Être enfant d'expatriés, c'est apprendre très tôt à jongler entre plusieurs mondes. Certains y trouvent un enrichissement ; d'autres, une source de doutes : qui suis-je vraiment ? Où est ma place ? Pour les parents, accompagner cette construction identitaire peut devenir un vrai casse-tête, surtout quand les repères se brouillent entre la maison, l'école, le pays d'origine et d'accueil. Cécile Solar, coach certifiée et coautrice des guides Objectif Orientation chez Hachette, nous aide à mieux comprendre ce que vivent ces enfants « entre deux cultures ». Elle partage des conseils concrets et accessibles pour les soutenir dans la construction d'une identité solide.

Cécile Solar, pourriez-vous vous présenter en quelques mots ?

Je suis coach professionnelle certifiée pour les familles vivant à l'étranger, et coach de jeunes.
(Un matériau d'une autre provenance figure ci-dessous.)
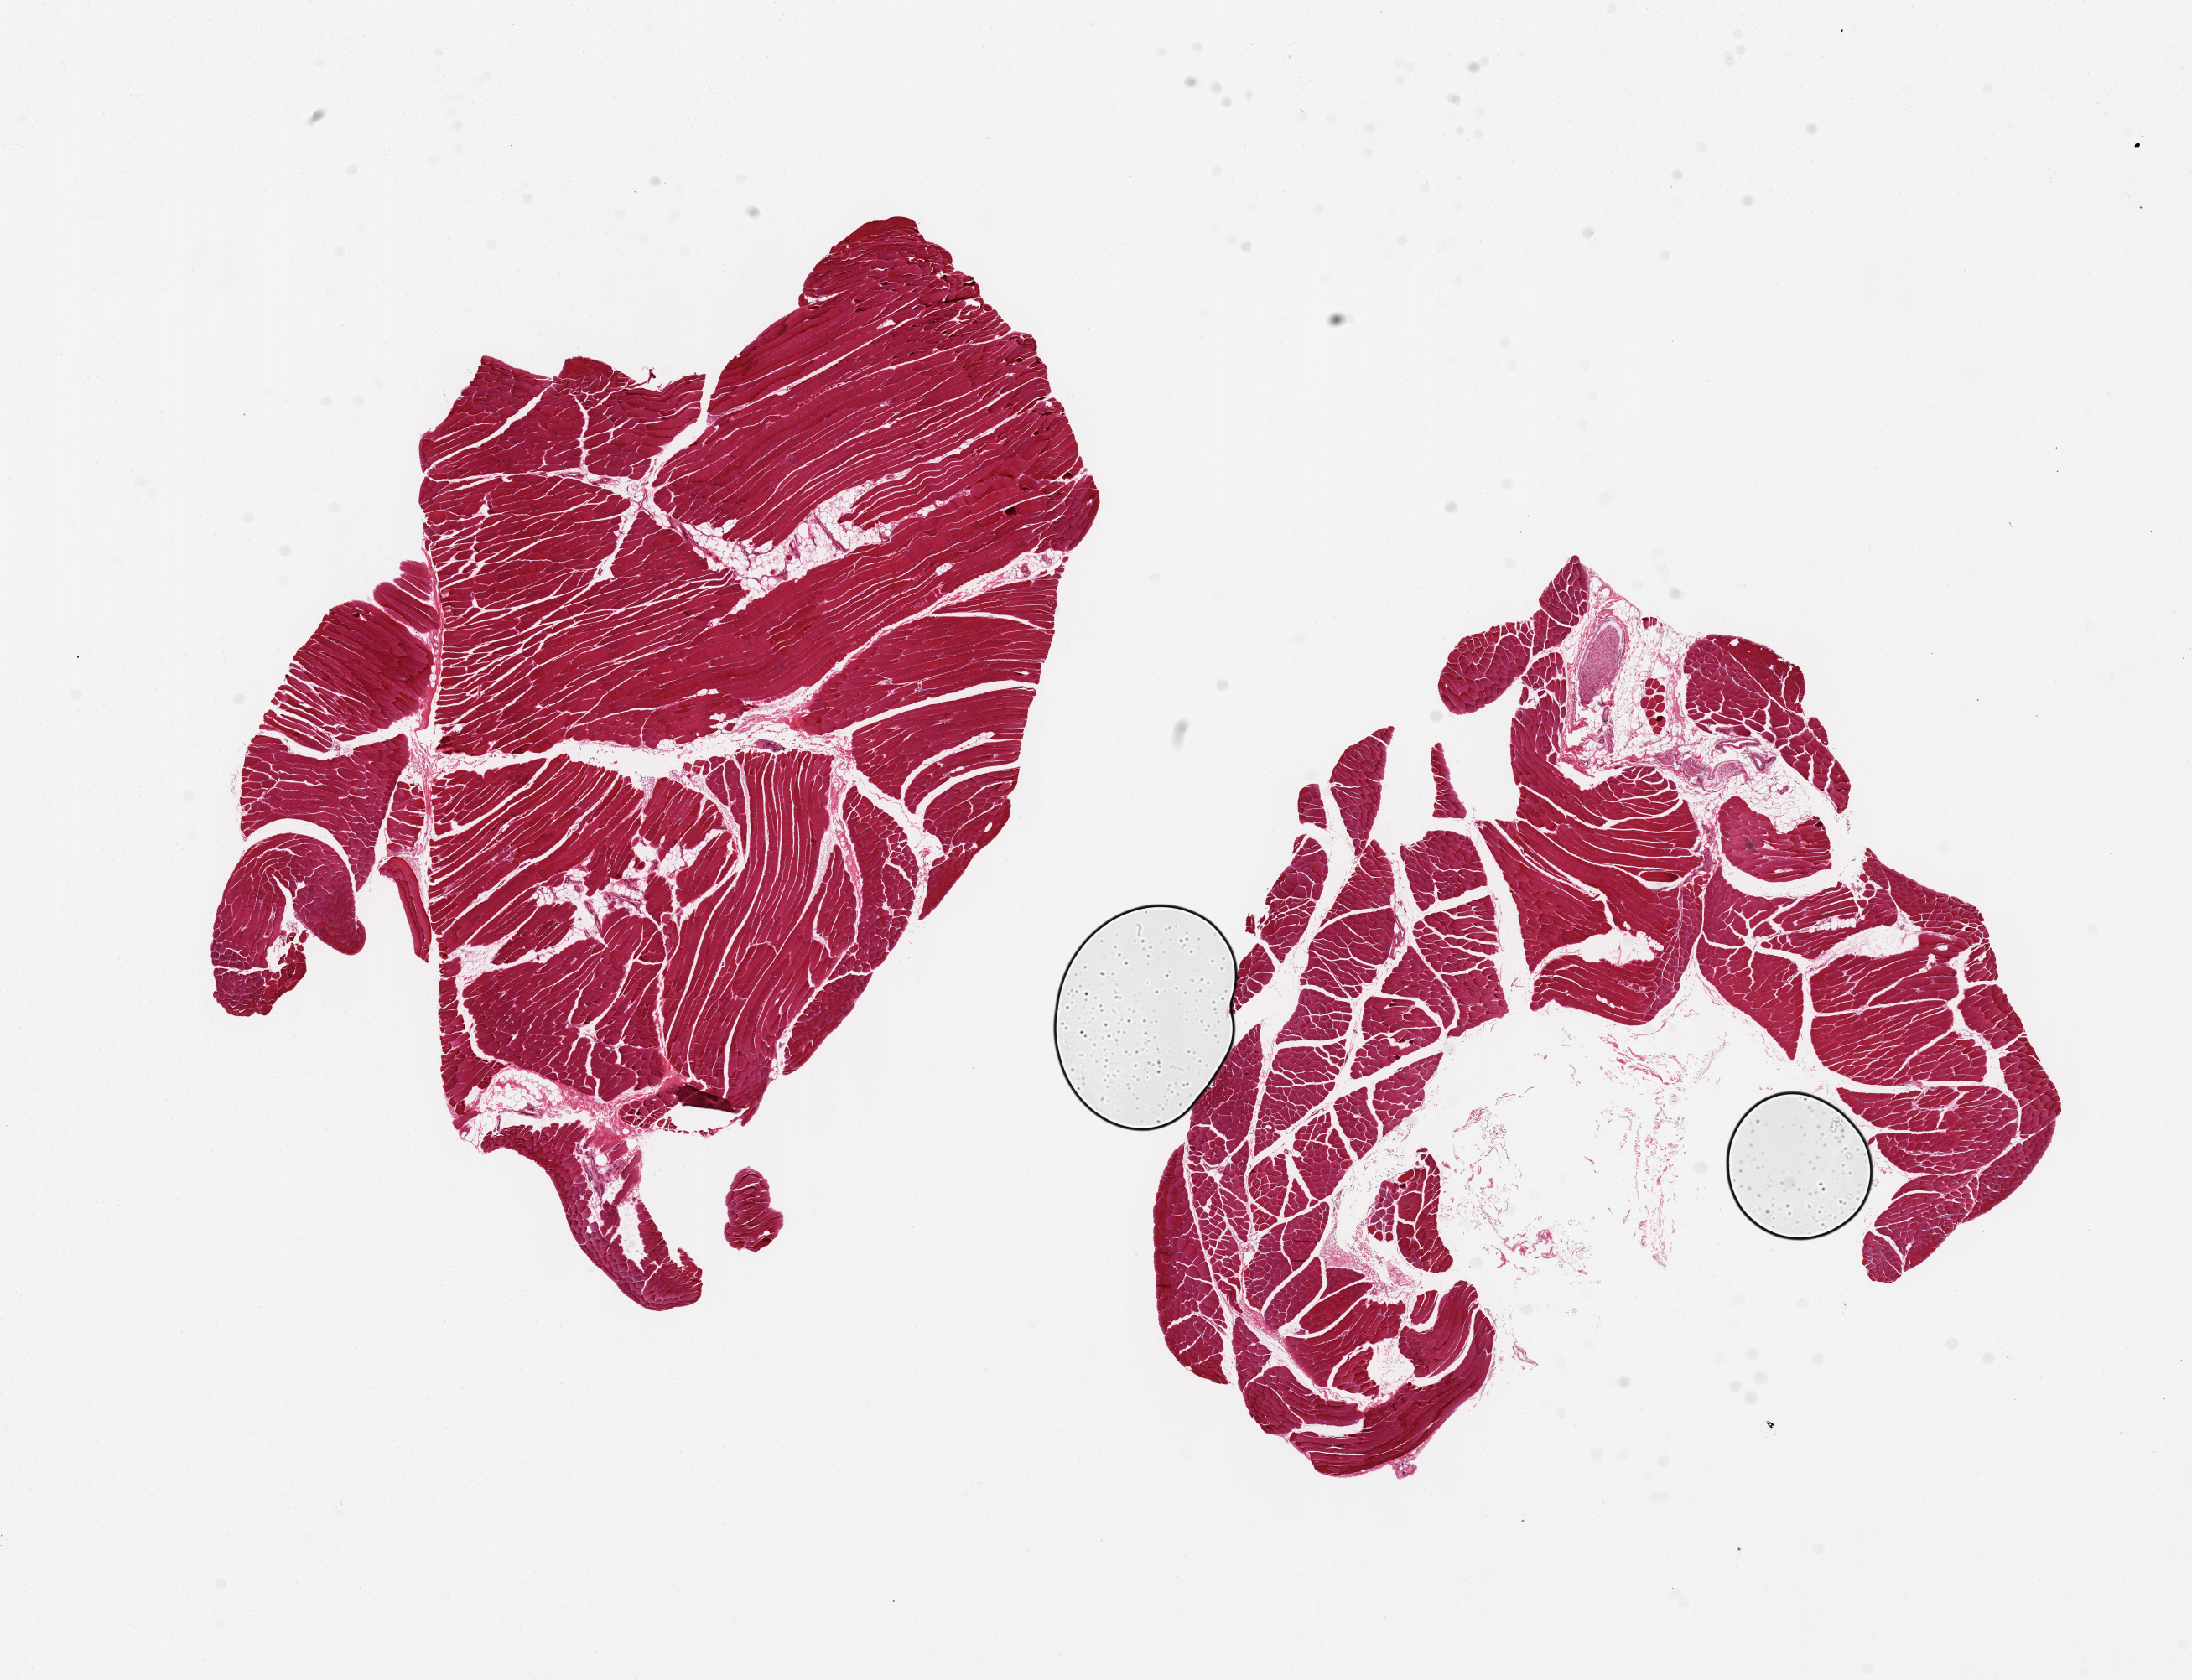
Digitized hematoxylin and eosin (H&E)-stained section, whole scanned area (about 20.7 x 15.8 mm) shown as a low-resolution overview; PAXgene-fixed paraffin-embedded (PFPE) section; section of skeletal muscle (target tissue); tissue donor sample. Donor: male.
Review note (as recorded): 2 pieces, 9x6.5 and 8.5x7mm; <5% interstitial fat.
Après une première carrière dans l'enseignement supérieur et la vie étudiante au sein d'une collectivité territoriale du sud de la France, j'ai connu l'expatriation vers l'Allemagne il y a 19 ans. J'ai moi-même traversé les questionnements liés à la mobilité, à la maternité, à l'identité et à l'appartenance.
Aujourd'hui, j'accompagne les jeunes francophones et leurs parents à mieux vivre ces transitions, à renforcer la confiance en soi et à trouver un équilibre entre leurs différentes cultures.

Cette situation de « perte d'identité » chez les enfants expatriés est-elle courante ?

Oui, c'est une expérience assez fréquente, surtout à certains moments clés tels que l'entrée dans l'adolescence, un changement de pays ou un retour dans son pays d'origine après plusieurs années à l'étranger.

Ces enfants, qu'on appelle parfois « TCK » (Third Culture Kids), grandissent entre plusieurs mondes sans appartenir complètement à l'un d'entre eux.
Ils peuvent dire : « Je suis de partout et de nulle part à la fois ».

J'ai accompagné, par exemple, une adolescente franco-allemande qui ne savait plus dans quelle langue penser. Elle me disait : « Je parle français à la maison, allemand à l'école, mais je ne sais pas ce que je veux, quelle que soit la langue que j'utilise. »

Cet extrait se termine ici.